Furthermore, by using a pseudo-stoichiometric approach as discussed below, the R matrix representation of a TRN is consistent with, and thus easily integratable with, related approaches using stoichiometric matrices to computationally represent the reactions underlying metabolic and signaling networks CITATION CITATION .
To date, this approach for representing and analyzing TRSs has only been applied to relatively small systems, including the well-studied four-gene lac operon in Escherichia coli as well as a small 25-gene prototypic TRS CITATION.
Although these model systems have been useful for prototyping studies of the capabilities and behavior of the R matrix, a key unanswered question is how this approach scales to larger, more complex biological systems.

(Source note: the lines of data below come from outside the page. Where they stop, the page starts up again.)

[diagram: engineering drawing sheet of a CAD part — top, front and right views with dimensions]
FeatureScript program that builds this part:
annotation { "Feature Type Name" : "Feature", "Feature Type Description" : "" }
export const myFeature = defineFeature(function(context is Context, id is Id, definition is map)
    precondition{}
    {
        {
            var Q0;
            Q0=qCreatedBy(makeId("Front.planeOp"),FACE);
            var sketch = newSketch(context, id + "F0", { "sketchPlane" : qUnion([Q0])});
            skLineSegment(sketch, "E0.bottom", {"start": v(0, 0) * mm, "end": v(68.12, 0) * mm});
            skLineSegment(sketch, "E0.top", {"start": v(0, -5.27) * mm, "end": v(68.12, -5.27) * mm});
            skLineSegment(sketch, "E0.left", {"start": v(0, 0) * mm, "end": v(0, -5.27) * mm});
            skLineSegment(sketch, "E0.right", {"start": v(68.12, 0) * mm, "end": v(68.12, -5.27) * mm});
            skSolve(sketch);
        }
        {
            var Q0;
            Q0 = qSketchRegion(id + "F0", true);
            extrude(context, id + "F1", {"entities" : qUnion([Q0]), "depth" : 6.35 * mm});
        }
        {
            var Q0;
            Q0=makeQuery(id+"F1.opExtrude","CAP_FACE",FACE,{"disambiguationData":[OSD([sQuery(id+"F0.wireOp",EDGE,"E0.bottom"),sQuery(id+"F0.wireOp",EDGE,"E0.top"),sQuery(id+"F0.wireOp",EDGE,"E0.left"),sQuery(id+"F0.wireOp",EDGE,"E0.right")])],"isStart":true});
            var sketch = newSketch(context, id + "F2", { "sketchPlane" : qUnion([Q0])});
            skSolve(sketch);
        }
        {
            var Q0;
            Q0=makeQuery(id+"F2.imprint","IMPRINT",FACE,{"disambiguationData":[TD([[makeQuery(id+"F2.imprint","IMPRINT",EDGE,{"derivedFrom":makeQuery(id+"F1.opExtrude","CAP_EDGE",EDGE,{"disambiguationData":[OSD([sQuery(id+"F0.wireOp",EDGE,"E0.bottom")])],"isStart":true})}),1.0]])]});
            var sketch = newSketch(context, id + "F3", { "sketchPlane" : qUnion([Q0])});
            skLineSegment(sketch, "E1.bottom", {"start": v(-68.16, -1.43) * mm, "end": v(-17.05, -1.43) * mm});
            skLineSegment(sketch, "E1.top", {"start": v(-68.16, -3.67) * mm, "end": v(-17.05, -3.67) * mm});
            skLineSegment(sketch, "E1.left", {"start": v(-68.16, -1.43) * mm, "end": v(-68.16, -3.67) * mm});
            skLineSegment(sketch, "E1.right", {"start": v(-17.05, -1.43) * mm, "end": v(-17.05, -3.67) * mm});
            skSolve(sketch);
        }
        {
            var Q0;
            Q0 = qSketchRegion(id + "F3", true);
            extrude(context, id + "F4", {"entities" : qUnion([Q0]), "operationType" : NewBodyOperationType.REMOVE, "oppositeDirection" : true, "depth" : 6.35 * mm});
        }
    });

Here we present first steps toward this end by assembling the R matrix for the genome-scale E. coli TRN, for which regulatory relationships have been previously characterized CITATION and extensive experimental data are available CITATION, CITATION.
To our knowledge, the work that we present here represents the first R matrix-based model of a genome-scale TRS, and this work has enabled us to gain important insights into the behavior of the R matrix at a larger scale, challenges associated with the scale-up, as well as the underlying biology of E. coli transcriptional regulation.
Specifically, we derived R directly from a previously developed genome-scale model of E. coli in which transcriptional regulatory rules were overlaid on a constraint-based model of metabolism CITATION.
This integrated transcriptional regulatory-metabolic model is well-suited for these initial genome-scale R matrix efforts as Boolean regulatory relationships are already defined and the behavior of this model has been well-studied using constraint-based analyses CITATION, CITATION.
To validate our R matrix analysis, we compared the expression states that we predicted for various environmental growth conditions with available gene expression data.
We also explored the fundamental subspaces of a related matrix R representing the complete E. coli TRS to describe key systemic properties, including new hypotheses about network structure.
Ultimately, this work yields an understanding of how the E. coli transcriptional regulatory program functions as a whole and demonstrates the utility of the regulatory network matrix formalism in studying transcriptional regulatory systems at the genome scale moving forward.